Com inusitada maestria e habilidade, ele conseguiu escrever um livro que é, ao
mesmo tempo, atrativo romance (que se presta, portanto, ao entretenimento) e
magna aula de filosofia, que induz o leitor à reflexão. Intitulou o primeiro
capítulo de “O Jardim do Éden”, com este complemento: “... no final das contas,
algo teria que ter surgido a partir do nada”. Cabe, aqui, uma explicação, para
melhor entendimento do enredo. A história começa com a apresentação da
personagem central, em torno da qual tudo gira.
Às vésperas de
completar quinze anos de idade, Sofia Amundsen começa a receber misteriosos
bilhetes e cartões postais no mínimo bastante estranhos. As mensagens são
anônimas e não dizem nada, apenas “perguntam”. As duas primeiras questões
apresentadas à adolescente, que receberia muitas outras, são: “quem é ela e de
onde vem o mundo em que vivemos”. Os postais são tão misteriosos e enigmáticos
quanto os bilhetes. Procedem do Líbano, enviados um major desconhecido, que
serve às forças de paz da ONU naquele país que, na época em que o livro foi
escrito (1990), vivia longa guerra civil que já durava mais de uma década.

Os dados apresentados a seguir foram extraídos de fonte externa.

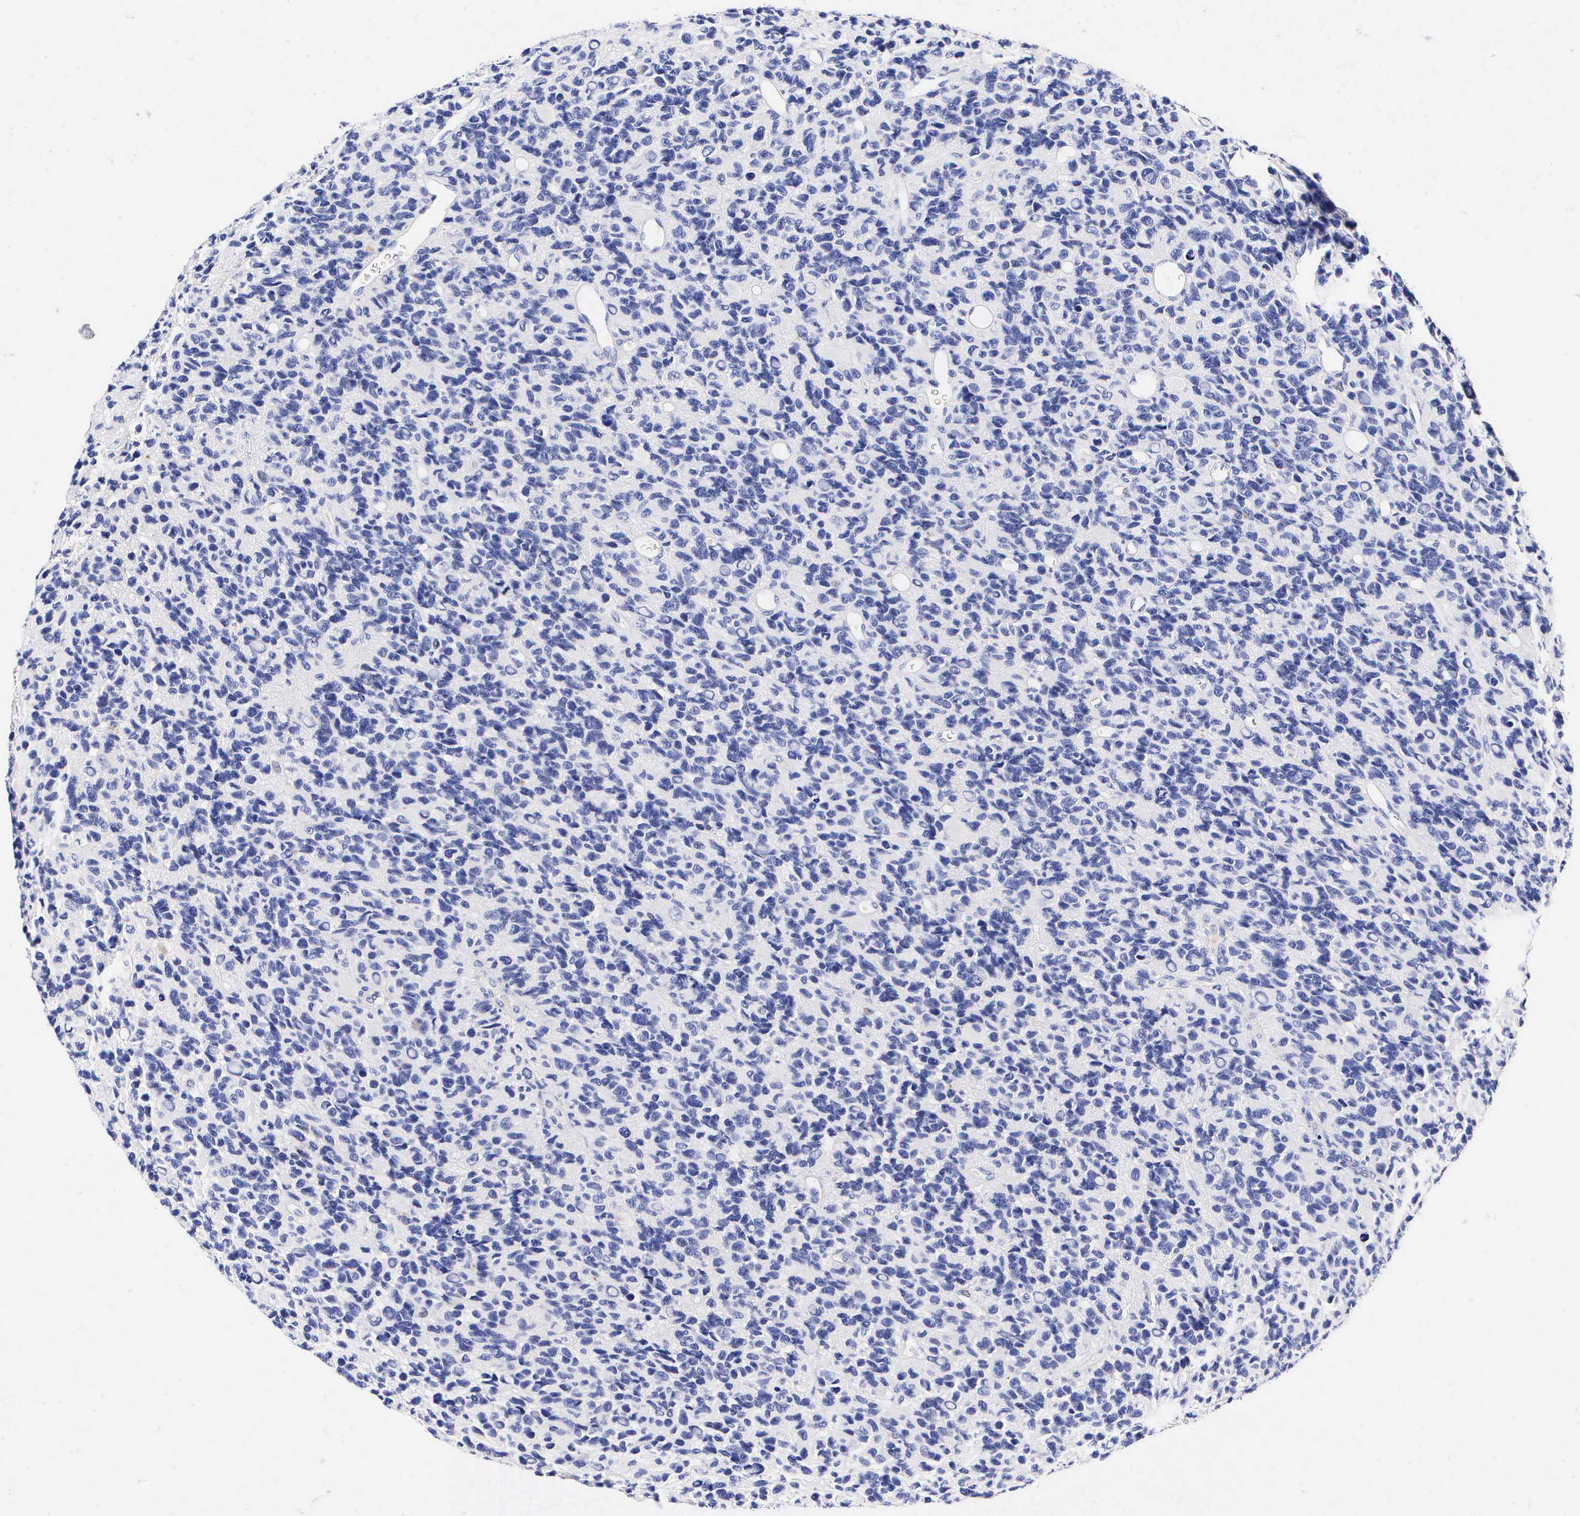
{"staining": {"intensity": "negative", "quantity": "none", "location": "none"}, "tissue": "glioma", "cell_type": "Tumor cells", "image_type": "cancer", "snomed": [{"axis": "morphology", "description": "Glioma, malignant, High grade"}, {"axis": "topography", "description": "Brain"}], "caption": "An image of malignant glioma (high-grade) stained for a protein exhibits no brown staining in tumor cells.", "gene": "CD3E", "patient": {"sex": "male", "age": 77}}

Ademais, nem eram endereçados a Sofia, mas para outra adolescente, que também
completaria 15 anos no dia seguinte, chamada Hilde Knag, jovem que a garota não
tinha a mais remota idéia quem era.
O mistério dos
bilhetes e dos postais é o ponto de partida deste fascinante romance,
best-seller internacional, inclusive no Brasil. Sofia tinha um recanto
particular que para ela era revestido de magia e de encantamento: o jardim de
sua casa. Considerava-o seu mundo, um lugar todo seu, onde se refugiava em
momentos de dúvidas ou de aflições. Mas... acho melhor dar “voz” a Jostein
Gaarder, neste trecho revelador de seu romance:
“(...) Sofia sempre
achou que o jardim era um mundo inteiro para ela. Toda a vez que ouvia falar do
Jardim do Éden mencionado no mito da criação, ela se lembrava de estar sentada
no seu esconderijo, observando seu próprio paraíso.
- De onde vem o mundo?
Como ela poderia
saber? Sofia tinha ciência de que a Terra era apenas um pequeno planeta no
universo. Mas de onde vinha o próprio universo?
Podia-se é claro
pensar que o universo era algo que sempre existira, portanto não seria
necessário achar uma resposta para aquela questão. Mas esse algo poderia ter
sempre existido? Dentro dela crescia uma sensação a essa idéia. Pois o universo
tinha, de algum modo, que ter surgido a partir de alguma coisa.
Mas se o universo
subitamente tivesse surgido a partir de outra coisa essa outra coisa também
teria que ter surgido de mais outra coisa. Sofia sentia que estava apenas
roçando um problema maior. No fim das contas, algo teria que ter surgido a
partir do nada. Mas isso fazia sentido? Não seria também impossível imaginar
que o universo sempre existira? (...)”.
Atualmente, é uma
espécie de consenso no mundo científico e acadêmico a “Teoria do Big-Bang”. Ou
seja, que no princípio, tudo o que constitui o universo – galáxias, estrelas,
planetas etc.etc.etc. – estava absurdamente comprimido em algo do tamanho menor
do que o ponto final deste texto. E que, por causas não explicadas, ocorreu uma
incomensurável explosão, que redundou nisso tudo que aí está: em galáxias,
estrelas, planetas etc.etc.etc. Embora hoje constitua-se virtualmente em dogma,
não há a mais remota comprovação de que essa foi a origem universal. Ademais,
se as coisas ocorreram assim mesmo (no que não creio), onde estava esse
superaglomerado, que resultou no universo, que entendo infinito? Afinal, estava
em algum lugar. Em qual? Co9mo esse lugar surgiu? Perguntas, perguntas e
perguntas. E é bom que assim seja, posto que o papel da Filosofia não é o de
trazer respostas ou apresentar conclusões comprovadas, que devam ser ensinadas
às pessoas. É, e sempre será, PROVOCAÇÃO e DÚVIDAS!!!